I can’t look, but how did the day pan out in numbers?

Brutal. Simply brutal. The trouble started in Shanghai, where the Chinese stock market closed 8.5% lower, its worst one-day decline in percentage terms since 2007, according to CNBC. Other Asian markets followed: Japan’s Nikkei -4.61%, Hong Kong’s Hang Seng -5.17%, Australia’s ASX -4.09%…you get the picture.

Once the jury in the East had handed down judgment, you weren’t expecting the Europeans to put up a fight did you? The UK’s FTSE 100 retreated by 4.5%, the German DAX -3.7%, and the French CAC40 -4.6%.

On home soil, the All Share Index was down 5% at one stage, but fought back to close just 2.85% lower. There were some big hits in individual company share prices though, and the local market is now firmly entrenched in an official correction.

Unsurprisingly, the Americans smelled a rat. In fact, it got so bad before the market even opened there that the Dow Jones futures fell by more than 700 points. US markets have arcane rules for times like these, and Rule 48, which was invoked yesterday, has only been invoked four times in the last seven years. (You can read more about it here).

This didn’t stop the Dow and S&P 500 closing 3.57% and 3.94% respectively.

So why did the rand blow?

The rand has been trading weaker over the last few months on the back of weaker commodity prices, which still accounts for a large portion of South Africa’s export earnings. Naturally as the dollar price of commodities like gold, platinum, iron ore and manganese fell, so did our ability to earn earn foreign exchange, and that means less dollars buying rands.

But today was all about the “risk-off” trade. When investors see panic and fear on the scale they did yesterday, the money goes home. So the money gets pulled out of emerging market currencies, and gets converted back to pounds, dollars and euros. Adieus!

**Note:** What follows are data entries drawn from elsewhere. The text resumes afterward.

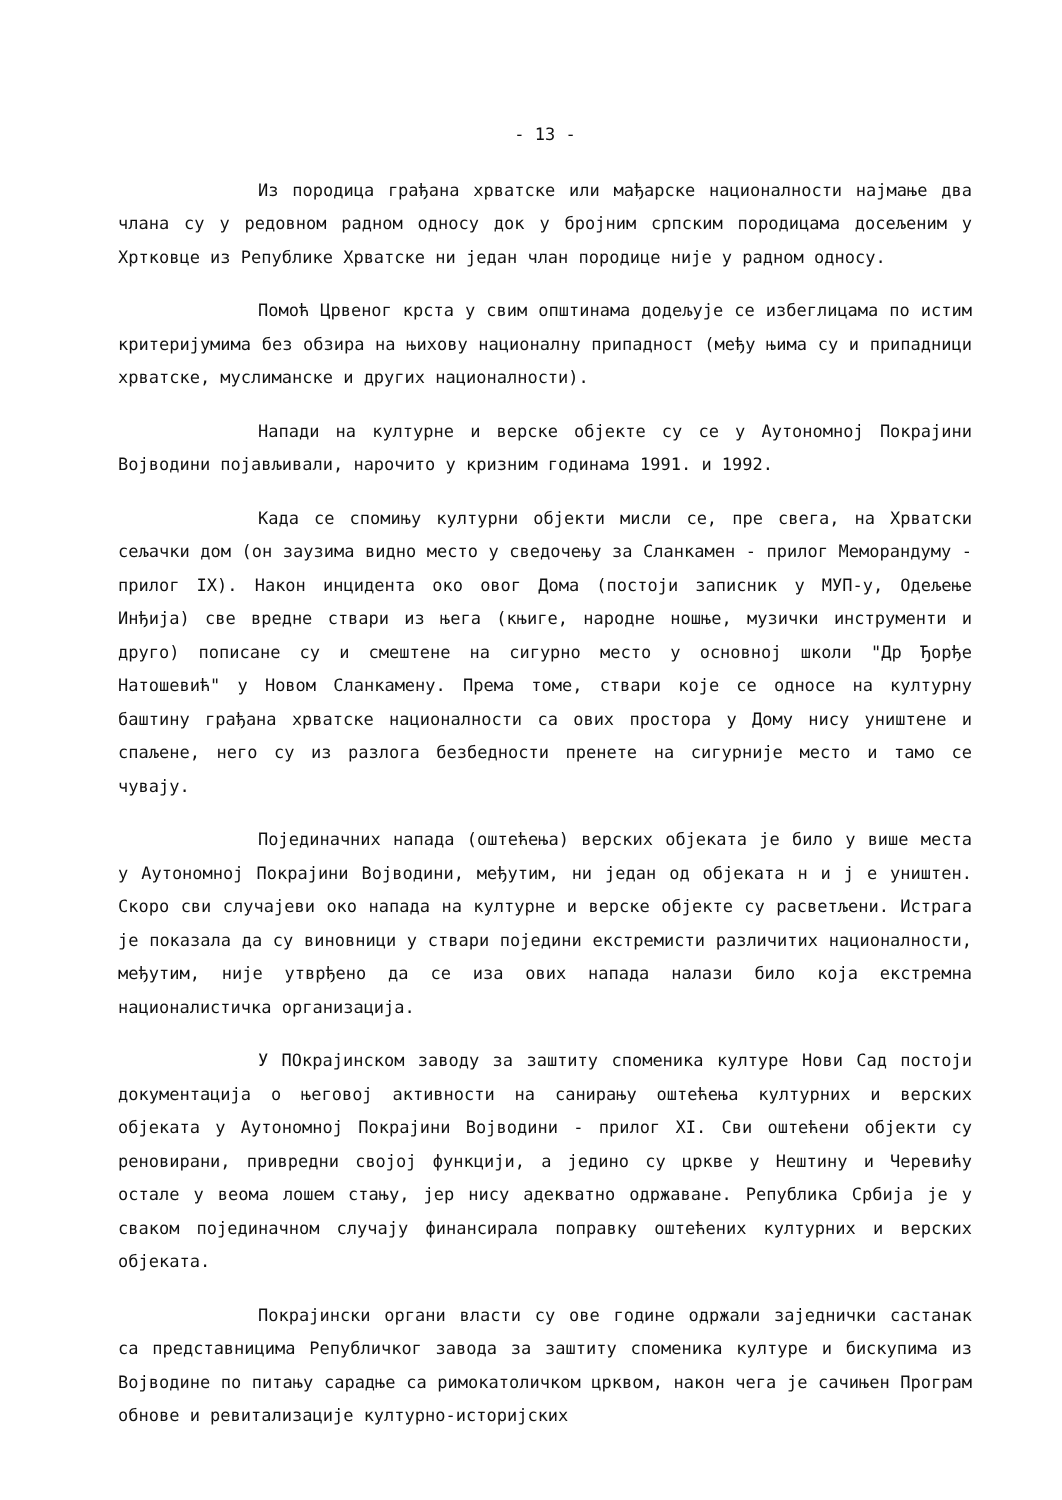- 13 -
Из породица грађана хрватске или мађарске националности најмање два члана су у редовном радном односу док у бројним српским породицама досељеним у Хртковце из Републике Хрватске ни један члан породице није у радном односу.
Помоћ Црвеног крста у свим општинама додељује се избеглицама по истим критеријумима без обзира на њихову националну припадност (међу њима су и припадници хрватске, муслиманске и других националности).
Напади на културне и верске објекте су се у Аутономној Покрајини Војводини појављивали, нарочито у кризним годинама 1991. и 1992.
Када се спомињу културни објекти мисли се, пре свега, на Хрватски сељачки дом (он заузима видно место у сведочењу за Сланкамен - прилог Меморандуму - прилог IX). Након инцидента око овог Дома (постоји записник у МУП-у, Одељење Инђија) све вредне ствари из њега (књиге, народне ношње, музички инструменти и друго) пописане су и смештене на сигурно место у основној школи "Др Ђорђе Натошевић" у Новом Сланкамену. Према томе, ствари које се односе на културну баштину грађана хрватске националности са ових простора у Дому нису уништене и спаљене, него су из разлога безбедности пренете на сигурније место и тамо се чувају.
Појединачних напада (оштећења) верских објеката је било у више места у Аутономној Покрајини Војводини, међутим, ни један од објеката н и ј е уништен. Скоро сви случајеви око напада на културне и верске објекте су расветљени. Истрага је показала да су виновници у ствари поједини екстремисти различитих националности, међутим, није утврђено да се иза ових напада налази било која екстремна националистичка организација.
У ПОкрајинском заводу за заштиту споменика културе Нови Сад постоји документација о његовој активности на санирању оштећења културних и верских објеката у Аутономној Покрајини Војводини - прилог XI. Сви оштећени објекти су реновирани, привредни својој функцији, а једино су цркве у Нештину и Черевићу остале у веома лошем стању, јер нису адекватно одржаване. Република Србија је у сваком појединачном случају финансирала поправку оштећених културних и верских објеката.
Покрајински органи власти су ове године одржали заједнички састанак са представницима Републичког завода за заштиту споменика културе и бискупима из Војводине по питању сарадње са римокатоличком црквом, након чега је сачињен Програм обнове и ревитализације културно-историјских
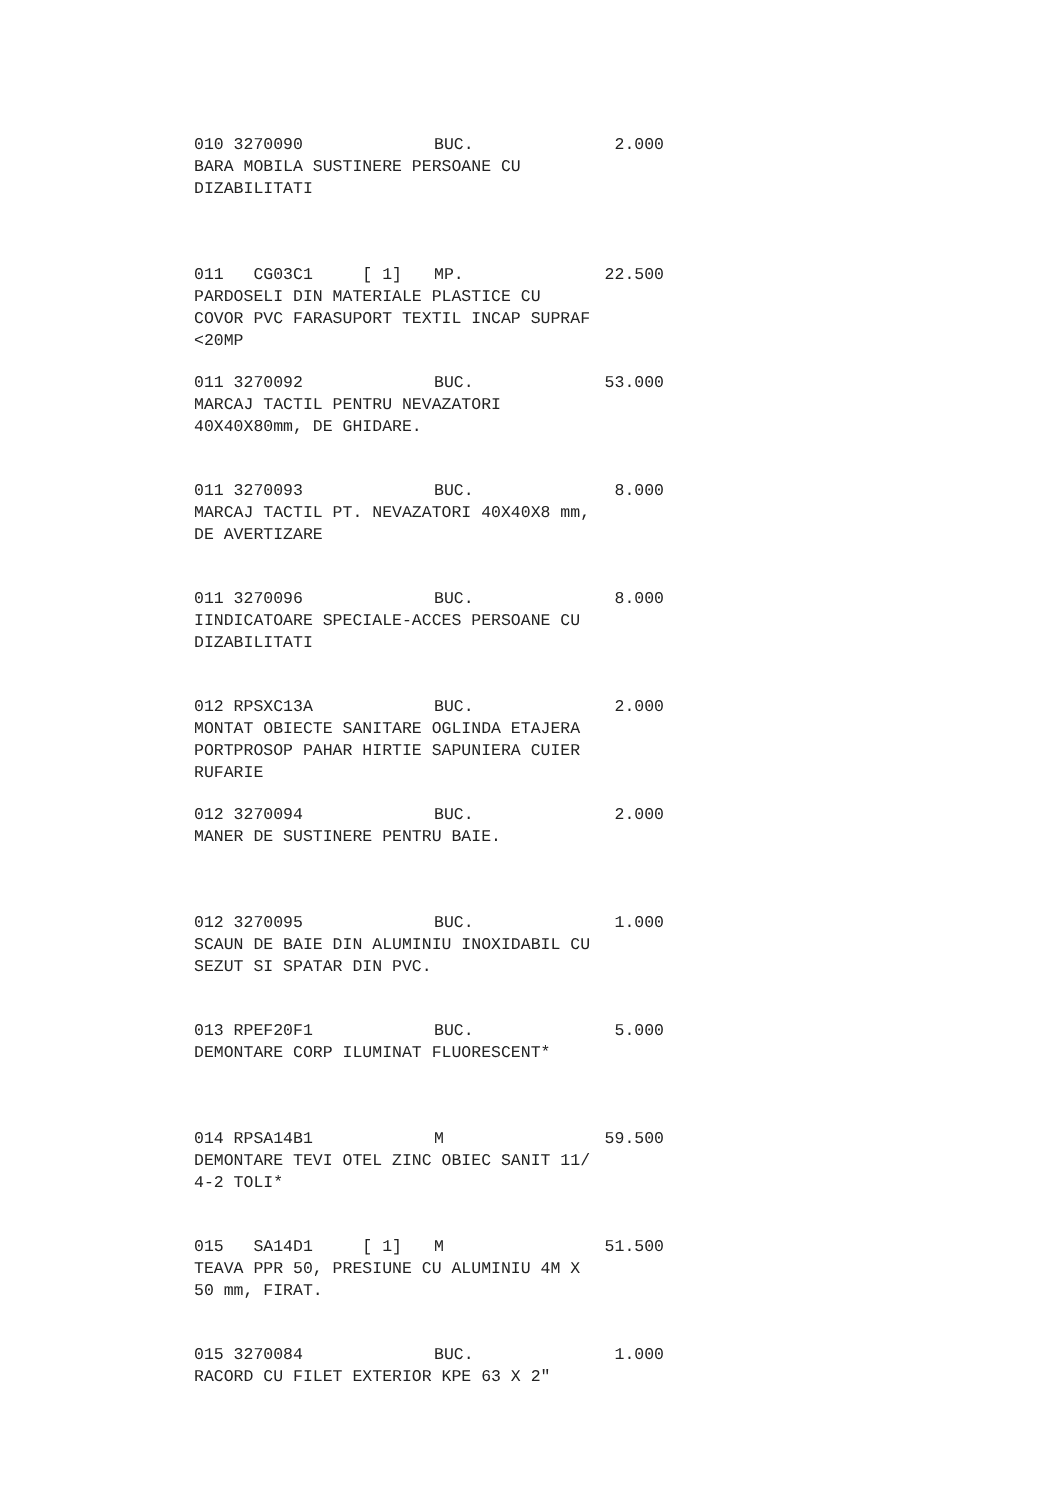010 3270090 BUC. 2.000
BARA MOBILA SUSTINERE PERSOANE CU
DIZABILITATI
011 CG03C1 [ 1] MP. 22.500
PARDOSELI DIN MATERIALE PLASTICE CU
COVOR PVC FARASUPORT TEXTIL INCAP SUPRAF
<20MP
011 3270092 BUC. 53.000
MARCAJ TACTIL PENTRU NEVAZATORI
40X40X80mm, DE GHIDARE.
011 3270093 BUC. 8.000
MARCAJ TACTIL PT. NEVAZATORI 40X40X8 mm,
DE AVERTIZARE
011 3270096 BUC. 8.000
IINDICATOARE SPECIALE-ACCES PERSOANE CU
DIZABILITATI
012 RPSXC13A BUC. 2.000
MONTAT OBIECTE SANITARE OGLINDA ETAJERA
PORTPROSOP PAHAR HIRTIE SAPUNIERA CUIER
RUFARIE
012 3270094 BUC. 2.000
MANER DE SUSTINERE PENTRU BAIE.
012 3270095 BUC. 1.000
SCAUN DE BAIE DIN ALUMINIU INOXIDABIL CU
SEZUT SI SPATAR DIN PVC.
013 RPEF20F1 BUC. 5.000
DEMONTARE CORP ILUMINAT FLUORESCENT*
014 RPSA14B1 M 59.500
DEMONTARE TEVI OTEL ZINC OBIEC SANIT 11/
4-2 TOLI*
015 SA14D1 [ 1] M 51.500
TEAVA PPR 50, PRESIUNE CU ALUMINIU 4M X
50 mm, FIRAT.
015 3270084 BUC. 1.000
RACORD CU FILET EXTERIOR KPE 63 X 2"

So what sparked the carnage in China?

Shanghai Composite Index – 1 year to 24 August 2015

 graph

Source: Bloomberg

This has been building for a while. As you can see, the Chinese stock market – as represented by the Shanghai Composite Index – had a helluva run from this time last year to about June (when it peaked). In total, it was up about 134%, before suffering a sell-off in July.

As we learnt from Liang Du, fund manager of the Prescient China Balanced Fund, due to the incredible run-up in the Chinese market, retail investors had begun to borrow against their retirement savings to get a piece of the rapidly advancing market. While the correction affected relatively few, Chinese regulators had to step in and introduce a range of measures to calm the market (more of which you can read about here). This served as the first tremor.

But anxiety had been building in the background. There has been a lot of skepticism regarding China’s official economic data, in particular the 7% GDP growth number. We’ve all heard about the ghost cities and towns that exist across the Chinese countryside. And we’ve seen commodity prices fall, a sign of a very unhappy situation for the largest consumer of commodities at the margin. By a range of different measures, the numbers weren’t adding up.

But those are all issues we already knew about, right? 

Correct. But what scared the pants off of everyone was China’s devaluation of the Yuan two weeks back. This was construed as an unofficial ‘official’ acknowledgement by the Chinese government that things were not looking good. The devaluation was seen as a move to bolster exports and support the economy.

While you can’t tell exactly when all the animal spirits will wake up one morning and decide to sell, you can get a sense of the anxiety building in the market. When the Chinese regulators failed to support the market after the sell-off last week, investors decided, on Monday August 24, that enough was enough.

…And Kablewey!

Yup. No-one knows where it goes from here, but expect massive Chinese intervention to try and stem the tide and put a lid on things. But once the genie is out the bottle, all bets are off.